One of the first things I do when visiting a new country is go to the market and check out the fruit. Sri Lanka was no different and it was on the first day of our trip that I spotted a green, round fellow with an incredibly hard outer shell. Meet, wood apple, also known as elephant apple, monkey fruit or curd apple. The story of the wood apple and I is one full of hope, then despair, and then hope again, followed by a final sweet conclusion.

I decided I should just buy one right off the bat during my first day in Sri Lanka.
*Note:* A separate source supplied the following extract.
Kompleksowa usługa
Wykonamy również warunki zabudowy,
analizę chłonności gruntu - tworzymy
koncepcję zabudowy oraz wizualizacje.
The one I bought was gray-ish and I asked the vendor if it was a good one. He said, “yes,” so I thought I was good to go. Later in the day we returned to our guest house and I ask the live-in maid to help me with the fruit (because I had no clue how to eat it, or which parts you could eat). All of a sudden she pulled out a machete (because who doesn’t have one in their kitchen?) and gave the hard outer shell a few good whacks. The shell cracked revealing the inside of the fruit. It was brown and then the girl started waving her hand at me and moving her head back and forth. She wasn’t smiling. All of a sudden I understood. It was not a good apple. It was, in fact, a bad apple. I thanked her and retreated sullenly. Chloe reassured me we’d find another, but, I was a bit downtrodden and wondering if this fruit that required a machete was worth it? The wood apple would haunt me for the next 8 days of our vacation.
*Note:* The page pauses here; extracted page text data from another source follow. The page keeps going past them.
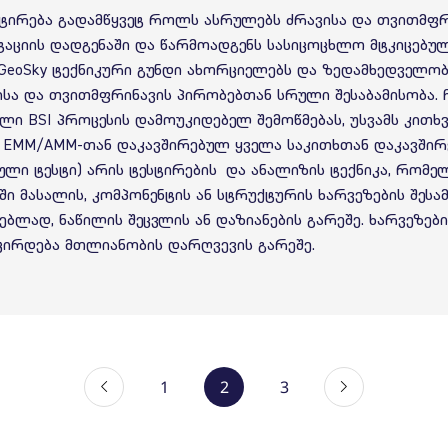
ტირება გადამწყვეტ როლს ასრულებს ძრავისა და თვითმფრ
ტაციის დადგენაში და წარმოადგენს სასიცოცხლო მტკიცებუ
GeoSky ტექნიკური გუნდი ახორციელებს და ზედამხედველობს
სა და თვითმფრინავის პირობებთან სრული შესაბამისობა. ჩ
 BSI პროცესის დამოუკიდებელ შემოწმებას, უსვამს კითხვე
ს EMM/AMM-თან დაკავშირებულ ყველა საკითხთან დაკავშირ
ული ტესტი) არის ტესტირების და ანალიზის ტექნიკა, რომ
აში მასალის, კომპონენტის ან სტრუქტურის ხარვეზების შეს
ებლად, ნაწილის შეცვლის ან დაზიანების გარეშე. ხარვეზებ
ირდება მთლიანობის დარღვევის გარეშე.
1
2
3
After a curry dinner, I was in better spirits and I knew the wood apple and I were not finished. So about a week later in the city of Galle, we walked by a fruit market and I had to stop. This time I settled on a wood apple with a green outer shell. The group of young vendors assured me and reassured me that I’d made a good selection in my choice of fruit. When we returned to our hotel in Galle, the woman who ran the place took us back to the kitchen. Again a long bladed knife appeared and a few strong whacks later the fruit was open. Inside was a creamy yellow-orange center. She quickly grabbed some sugar and sprinkled it on top of the fruit. Speaking with authority, she said the fruit is quite sour and that she prefers to eat it with some sugar on top. The fruit had a custard-like consistency and while it was a bit sour, it wasn’t unpleasantly so. Both Chloe and I detected a flavor similar to apricots. All in all, I liked the fruit.

Jams and chutneys are made from wood apples and we spotted a bus with an advertisement:

So, was it worth it? Yes. But I don’t plan on swinging a machete anywhere near my hand holding a fruit anytime soon.

3 Comments Post a comment
  1. Chloe #

    i have such distinct memories of you taking that picture of the wood apple in kandy while we sneakily drank our beers and warily watched the monkeys…

    October 23, 2012
  2. Anna #

    I think we also have that fruit back here in Indonesia. but the color is a bit darker inside.
    It’s called Kawista (west Java) or Kinco (east java), we have to add sugar cause it’s just too sour, but I swear God, the smell is so heavenly. many syrup products based on that.

    May 29, 2013
  3. sali #

    hay, the fruit that you’ve eat isn’t wood apple. it’s called ‘Beli’ in (sinhala) Sri Lanka. the one with gray color is the Wood apple(Wood apple is called diwul in sinhala).